Smith believed that the role of universal education was to counteract the negative and dulling effects of the division of labor that was a necessary part of industrialization.
3. Solid Currency and Free-Market Economy
The third element Smith proposed was a solid currency twinned with free-market principles. By backing currency with hard metals, Smith hoped to curtail the government’s ability to depreciate currency by circulating more of it. In turn, this could curb wasteful expenditures (such as spending on wars).
With hard currency acting as a check on spending, Smith wanted the government to follow free-market principles. These included keeping taxes low and eliminating tariffs to allow for free trade across borders. He pointed out that tariffs and other taxes only succeeded in making life more expensive for the people while stifling industry and trade abroad.

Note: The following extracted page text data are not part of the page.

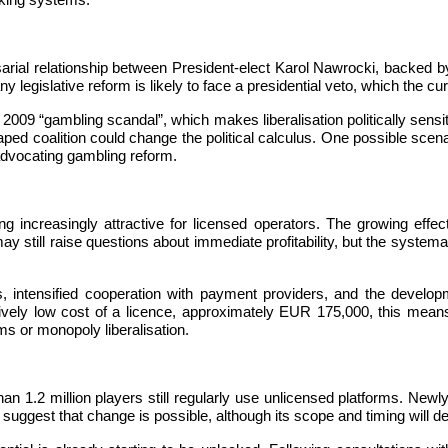
cking systems.
sarial relationship between President-elect Karol Nawrocki, backed 
 legislative reform is likely to face a presidential veto, which the cu
2009 “gambling scandal”, which makes liberalisation politically sensiti
d coalition could change the political calculus. One possible scenario
 advocating gambling reform.
 increasingly attractive for licensed operators. The growing effe
still raise questions about immediate profitability, but the systematic
 intensified cooperation with payment providers, and the developme
atively low cost of a licence, approximately EUR 175,000, this mea
rms or monopoly liberalisation.
an 1.2 million players still regularly use unlicensed platforms. Newly 
l suggest that change is possible, although its scope and timing will 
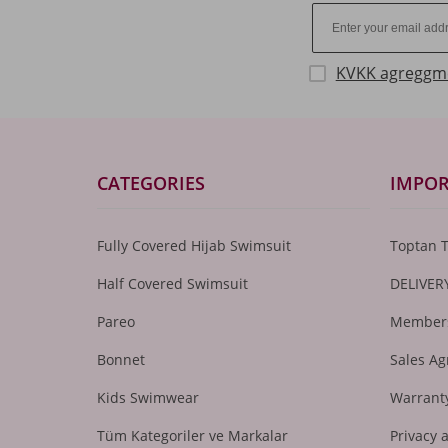
KVKK agreggm
CATEGORIES
IMPOR
Fully Covered Hijab Swimsuit
Toptan 
Half Covered Swimsuit
DELIVER
Pareo
Members
Bonnet
Sales A
Kids Swimwear
Warranty
Tüm Kategoriler ve Markalar
Privacy 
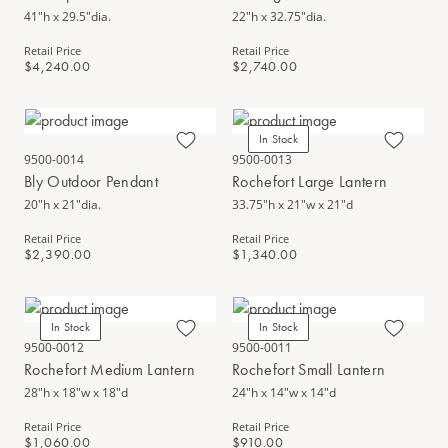
41"h x 29.5"dia.
22"h x 32.75"dia.
Retail Price
Retail Price
$4,240.00
$2,740.00
In Stock
9500-0014
9500-0013
Bly Outdoor Pendant
Rochefort Large Lantern
20"h x 21"dia.
33.75"h x 21"w x 21"d
Retail Price
Retail Price
$2,390.00
$1,340.00
In Stock
In Stock
9500-0012
9500-0011
Rochefort Medium Lantern
Rochefort Small Lantern
28"h x 18"w x 18"d
24"h x 14"w x 14"d
Retail Price
Retail Price
$1,060.00
$910.00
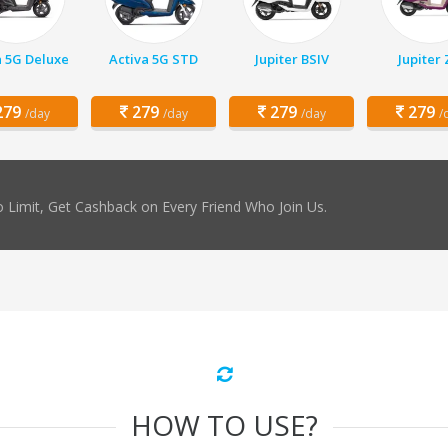
a 5G Deluxe
Activa 5G STD
Jupiter BSIV
Jupiter
79
279
279
279
/day
/day
/day
/
 Limit, Get Cashback on Every Friend Who Join Us.
HOW TO USE?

Smith’s Theories Overthrow Mercantilism
To drive home his point about the damaging nature of tariffs, Smith used the example of making wine in Scotland. He pointed out that good grapes could be grown in Scotland in hothouses. Yet the extra costs of heating would make Scottish wine 30 times more expensive than French wines. It would be far better, he reasoned, to trade something Scotland had in abundance, such as wool, for French wine.
France may have had a competitive advantage in producing wine. However, tariffs aimed at creating and protecting a Scottish wine industry would just waste resources and cost the public money.

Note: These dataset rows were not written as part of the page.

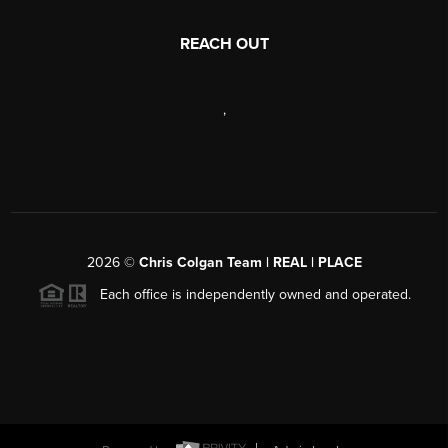
REACH OUT
,
2026
©
Chris Colgan Team | REAL | PLACE
Each office is independently owned and operated.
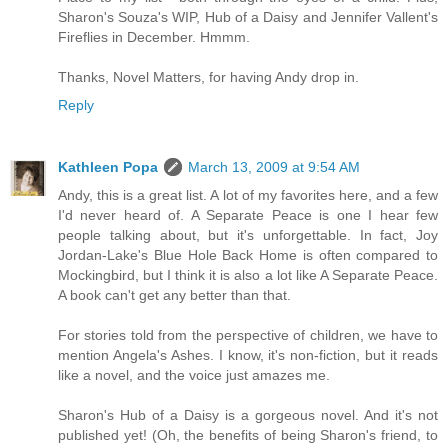
Sharon's Souza's WIP, Hub of a Daisy and Jennifer Vallent's
Fireflies in December. Hmmm.
Thanks, Novel Matters, for having Andy drop in.
Reply
Kathleen Popa
March 13, 2009 at 9:54 AM
Andy, this is a great list. A lot of my favorites here, and a few
I'd never heard of. A Separate Peace is one I hear few
people talking about, but it's unforgettable. In fact, Joy
Jordan-Lake's Blue Hole Back Home is often compared to
Mockingbird, but I think it is also a lot like A Separate Peace.
A book can't get any better than that.
For stories told from the perspective of children, we have to
mention Angela's Ashes. I know, it's non-fiction, but it reads
like a novel, and the voice just amazes me.
Sharon's Hub of a Daisy is a gorgeous novel. And it's not
published yet! (Oh, the benefits of being Sharon's friend, to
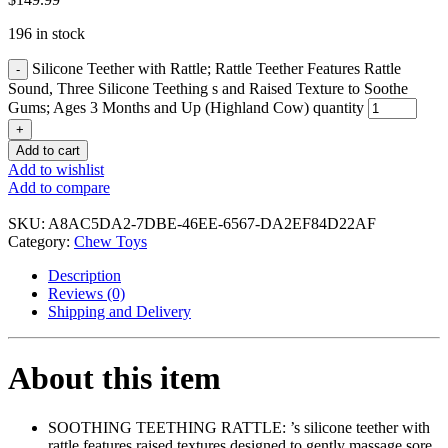
196 in stock
Silicone Teether with Rattle; Rattle Teether Features Rattle
Sound, Three Silicone Teething s and Raised Texture to Soothe
Gums; Ages 3 Months and Up (Highland Cow) quantity
Add to cart
Add to wishlist
Add to compare
SKU:
A8AC5DA2-7DBE-46EE-6567-DA2EF84D22AF
Category:
Chew Toys
Description
Reviews (0)
Shipping and Delivery
About this item
SOOTHING TEETHING RATTLE: ’s silicone teether with
rattle features raised textures designed to gently massage sore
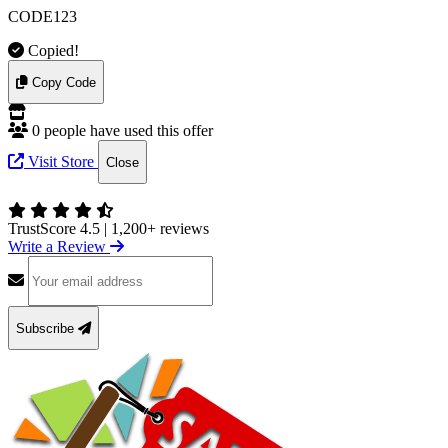
CODE123
Copied!
Copy Code
0 people have used this offer
Visit Store
Close
TrustScore 4.5
|
1,200+ reviews
Write a Review
Subscribe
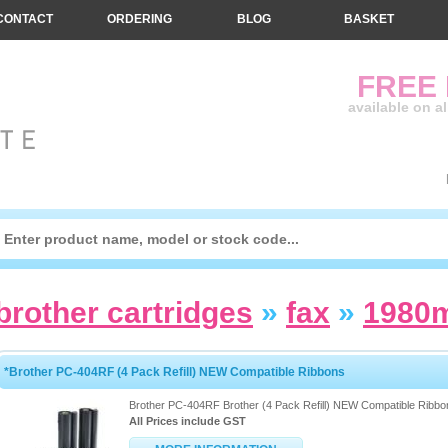
CONTACT
ORDERING
BLOG
BASKET
FREE
available on a
brother cartridges
»
fax
»
1980
*Brother PC-404RF (4 Pack Refill) NEW Compatible Ribbons
Brother PC-404RF Brother (4 Pack Refill) NEW Compatible Ribbo
All Prices include GST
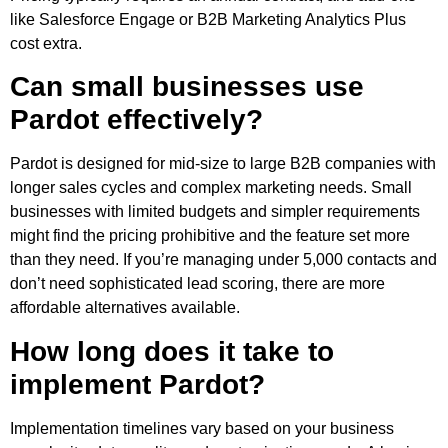
like Salesforce Engage or B2B Marketing Analytics Plus
cost extra.
Can small businesses use
Pardot effectively?
Pardot is designed for mid-size to large B2B companies with
longer sales cycles and complex marketing needs. Small
businesses with limited budgets and simpler requirements
might find the pricing prohibitive and the feature set more
than they need. If you’re managing under 5,000 contacts and
don’t need sophisticated lead scoring, there are more
affordable alternatives available.
How long does it take to
implement Pardot?
Implementation timelines vary based on your business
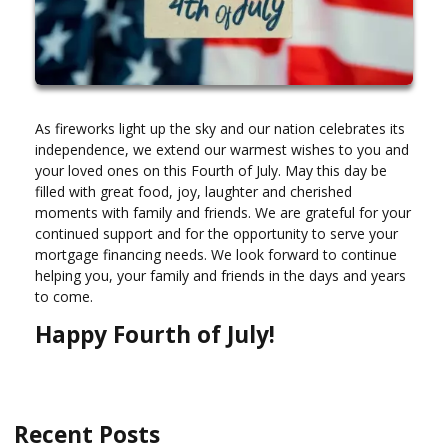
As fireworks light up the sky and our nation celebrates its
independence, we extend our warmest wishes to you and
your loved ones on this Fourth of July. May this day be
filled with great food, joy, laughter and cherished
moments with family and friends. We are grateful for your
continued support and for the opportunity to serve your
mortgage financing needs. We look forward to continue
helping you, your family and friends in the days and years
to come.
Happy Fourth of July!
Recent Posts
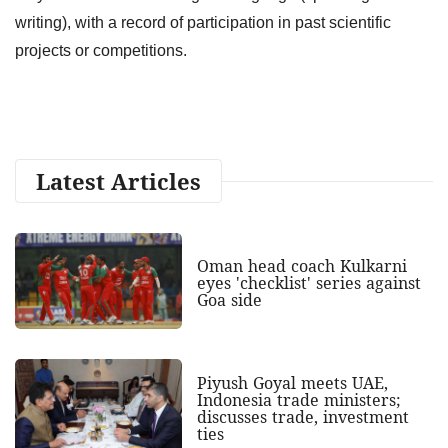
writing), with a record of participation in past scientific
projects or competitions.
Latest Articles
Oman head coach Kulkarni
eyes 'checklist' series against
Goa side
Piyush Goyal meets UAE,
Indonesia trade ministers;
discusses trade, investment
ties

Faults of “The Wealth of Nations”
“The Wealth of Nations” is a seminal book that represents the birth of free-market economics, but it’s not without faults. It lacks proper explanations for pricing or a theory of value. Also, Smith failed to see the importance of the entrepreneur in breaking up inefficiencies and creating new markets.
Both the opponents of and believers in Adam Smith’s free-market capitalism have added to the thesis of “The Wealth of Nations”. Like any good theory, free-market capitalism gets stronger with each reformulation, whether prompted by friend or foe.
Marginal utility, comparative advantage, entrepreneurship, the time-preference theory of interest, monetary theory, and many other pieces have been added to the whole since 1776.
There is still work to be done as the size and interconnectedness of the world’s economies spur new and unexpected challenges to free-market capitalism.
Who Was Adam Smith?
Adam Smith was a philosopher and economic theorist born in Scotland in 1723. He’s known primarily for his groundbreaking 1776 book on economics called “An Inquiry Into the Nature and Causes of the Wealth of Nations.” Smith introduced the concept that free trade would benefit individuals and society as a whole. He believed that governments should not impose policies that interfere with free trade, domestically and abroad.
What Was Smith’s Invisible Hand?
Adam Smith referred to the natural forces that guided self-interest to fulfill people’s and society’s needs on its own, without government intervention, as the invisible hand.
What Does Free-Market Capitalism Mean?
Free-market capitalism is an economic system that supports the free flow of capital and the exchange of goods between individuals and nations without governments intervening to control that flow. In a free market, people in the market will price goods and services more effectively than a government.
The Bottom Line
The publishing of “The Wealth of Nations” marked the birth of modern capitalism as well as modern economics. Oddly enough, Adam Smith, the champion of the free market, spent the last years of his life as the Commissioner of Customs, responsible for enforcing all the tariffs. He took his work to heart and burned many of his clothes when he discovered they had been smuggled into shops from abroad.
Historical irony aside, his invisible hand continues to be a powerful force today. Smith overturned the miserly view of mercantilism and gave us a vision of plenty and freedom for all.